À primeira vista, a psicopatia parece algo sem vantagem alguma. Pelo contrário, seria uma disfunção. No entanto, há uma linha de pesquisadores, com dados emergentes, apontando que ela pode ser vista como uma estratégia adaptativa, que “depende de engano e manipulação para obter benefícios reprodutivos de curto prazo”, conforme a revisão publicada na Evolutionary Human Sciences.

Biólogo evolucionista e pesquisador da University of Cambridge, Jonathan Goodman acredita que os psicopatas podem nos ajudar a entender mais sobre nossa espécie — e estuda isso. “Não pensar neles como ‘os outros’, mas como uma versão extrema de nós mesmos, pode ser uma visão muito mais plausível e eficaz para entender a natureza humana”, defende em entrevista ao Estadão.
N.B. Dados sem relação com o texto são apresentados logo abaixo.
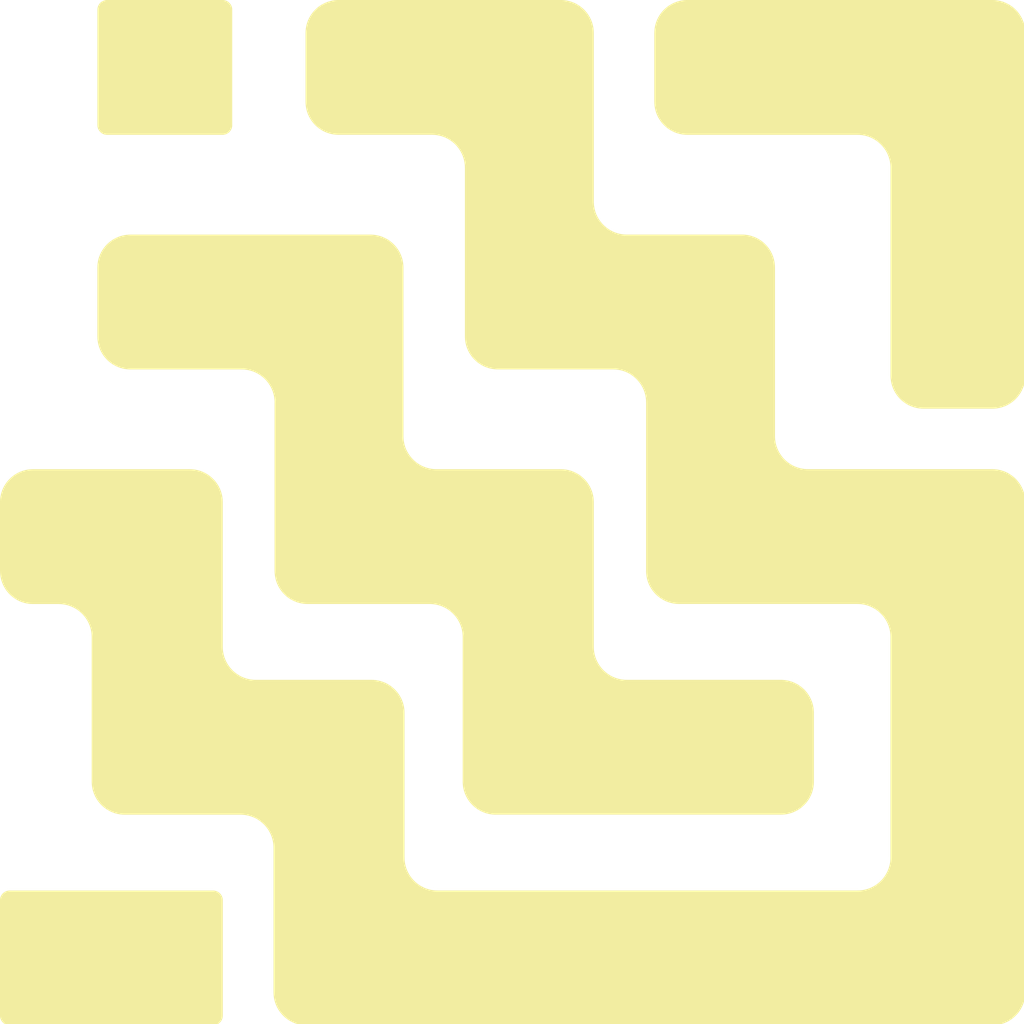
<source format=kicad_pcb>
(kicad_pcb
    (version 20241229)
    (generator "atopile")
    (generator_version "0.10.5")
    (general
        (thickness 1.6)
        (legacy_teardrops no)
    )
    (paper "A4")
    (layers
        (0 "F.Cu" signal)
        (31 "B.Cu" signal)
        (32 "B.Adhes" user "B.Adhesive")
        (33 "F.Adhes" user "F.Adhesive")
        (34 "B.Paste" user)
        (35 "F.Paste" user)
        (36 "B.SilkS" user "B.Silkscreen")
        (37 "F.SilkS" user "F.Silkscreen")
        (38 "B.Mask" user)
        (39 "F.Mask" user)
        (40 "Dwgs.User" user "User.Drawings")
        (41 "Cmts.User" user "User.Comments")
        (42 "Eco1.User" user "User.Eco1")
        (43 "Eco2.User" user "User.Eco2")
        (44 "Edge.Cuts" user)
        (45 "Margin" user)
        (46 "B.CrtYd" user "B.Courtyard")
        (47 "F.CrtYd" user "F.Courtyard")
        (48 "B.Fab" user)
        (49 "F.Fab" user)
        (50 "User.1" user)
        (51 "User.2" user)
        (52 "User.3" user)
        (53 "User.4" user)
        (54 "User.5" user)
        (55 "User.6" user)
        (56 "User.7" user)
        (57 "User.8" user)
        (58 "User.9" user)
    )
    (setup
        (pad_to_mask_clearance 0)
        (allow_soldermask_bridges_in_footprints no)
        (pcbplotparams
            (layerselection 0x00010fc_ffffffff)
            (plot_on_all_layers_selection 0x0000000_00000000)
            (disableapertmacros no)
            (usegerberextensions no)
            (usegerberattributes yes)
            (usegerberadvancedattributes yes)
            (creategerberjobfile yes)
            (dashed_line_dash_ratio 12)
            (dashed_line_gap_ratio 3)
            (svgprecision 4)
            (plotframeref no)
            (mode 1)
            (useauxorigin no)
            (hpglpennumber 1)
            (hpglpenspeed 20)
            (hpglpendiameter 15)
            (pdf_front_fp_property_popups yes)
            (pdf_back_fp_property_popups yes)
            (dxfpolygonmode yes)
            (dxfimperialunits yes)
            (dxfusepcbnewfont yes)
            (psnegative no)
            (psa4output no)
            (plot_black_and_white yes)
            (plotinvisibletext no)
            (sketchpadsonfab no)
            (plotreference yes)
            (plotvalue yes)
            (plotpadnumbers no)
            (hidednponfab no)
            (sketchdnponfab yes)
            (crossoutdnponfab yes)
            (plotfptext yes)
            (subtractmaskfromsilk no)
            (outputformat 1)
            (mirror no)
            (drillshape 1)
            (scaleselection 1)
            (outputdirectory "")
        )
    )
    (net 0 "")
    (footprint "atopile_Logo_8x8mm:atopile_Logo_8x8mm" (layer "F.Cu") (at 0 0 0))
)
</source>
“Hoje, há muito foco em como os seres humanos são fundamentalmente cooperativos. Nós trabalhamos juntos, isso é verdade, mas muito da literatura tende a ignorar esse lado mais sombrio da natureza humana, que existe”, diz Goodman.

“Todos temos um pouco dessa escuridão dentro de nós, e um psicopata é alguém que tem isso em alto grau e quase não consegue desligar. Mas todo mundo tem essas habilidades maquiavélicas e provavelmente é capaz de aplicá-las de maneira diferente, em diferentes circunstâncias.”